Uma vez mencionado o Manto de Lilibeth, Objeto de Poder das fadas, vale ressaltar a aparentemente forçada relação entre ele e a maldição das fadas, que dá título ao livro, tal a ausência de elementos que expliquem que o resgate do Manto de Lilibeth reverteria a maldição lançada pela malvada Valquíria sobre aquele povo (p. 97-98). Ora!, o conhecimento do Povo Encantado fora materializado por Lilibeth no Objeto muito antes de qualquer maldição. Por que razão encontrá-lo quebraria uma maldição lançada por Valquíria? Neste ponto, aproveito para lamentar que Valquíria haja tido apenas uma pequena participação na história, nos registros dos antecedentes do Povo Encantado. Foi genial a criação de uma personagem tomada de toda uma amargura cuja a base é nada menos que o fato de não haver sido amada. E é quase certo que, para criá-la, o autor não tenha precisado ir muito longe, limitando-se apenas a observar algumas questões típicas das relações entre sogras e noras, ou mesmo entre mães e filhos homens... Oxalá em suas próximas obras Marcos Mota não ignore o valor e o poder de uma vilã feminina!

> _Dados listados_
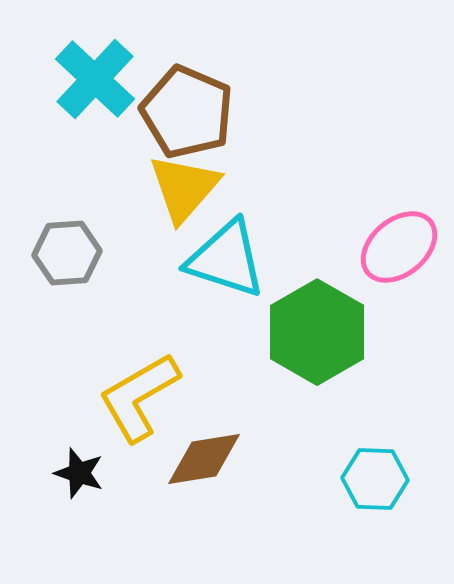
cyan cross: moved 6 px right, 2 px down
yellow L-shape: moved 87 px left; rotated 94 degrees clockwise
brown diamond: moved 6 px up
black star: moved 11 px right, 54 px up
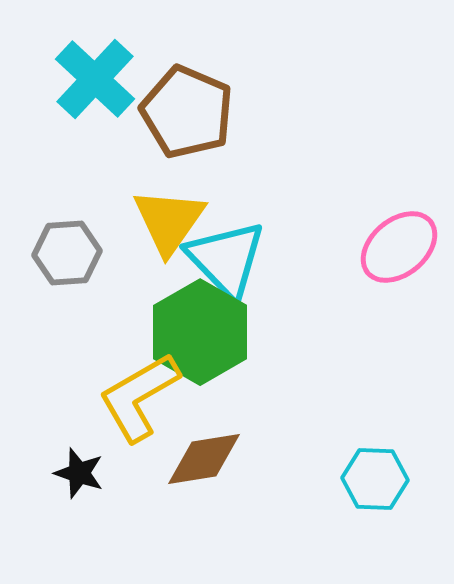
yellow triangle: moved 15 px left, 33 px down; rotated 6 degrees counterclockwise
cyan triangle: rotated 28 degrees clockwise
green hexagon: moved 117 px left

> _Enunciado_
Transcreva a resenha inteira, sem nenhuma alteração. Baseie-se somente na resenha.

> _Resultado_
Uma vez mencionado o Manto de Lilibeth, Objeto de Poder das fadas, vale ressaltar a aparentemente forçada relação entre ele e a maldição das fadas, que dá título ao livro, tal a ausência de elementos que expliquem que o resgate do Manto de Lilibeth reverteria a maldição lançada pela malvada Valquíria sobre aquele povo (p. 97-98). Ora!, o conhecimento do Povo Encantado fora materializado por Lilibeth no Objeto muito antes de qualquer maldição. Por que razão encontrá-lo quebraria uma maldição lançada por Valquíria? Neste ponto, aproveito para lamentar que Valquíria haja tido apenas uma pequena participação na história, nos registros dos antecedentes do Povo Encantado. Foi genial a criação de uma personagem tomada de toda uma amargura cuja a base é nada menos que o fato de não haver sido amada. E é quase certo que, para criá-la, o autor não tenha precisado ir muito longe, limitando-se apenas a observar algumas questões típicas das relações entre sogras e noras, ou mesmo entre mães e filhos homens... Oxalá em suas próximas obras Marcos Mota não ignore o valor e o poder de uma vilã feminina!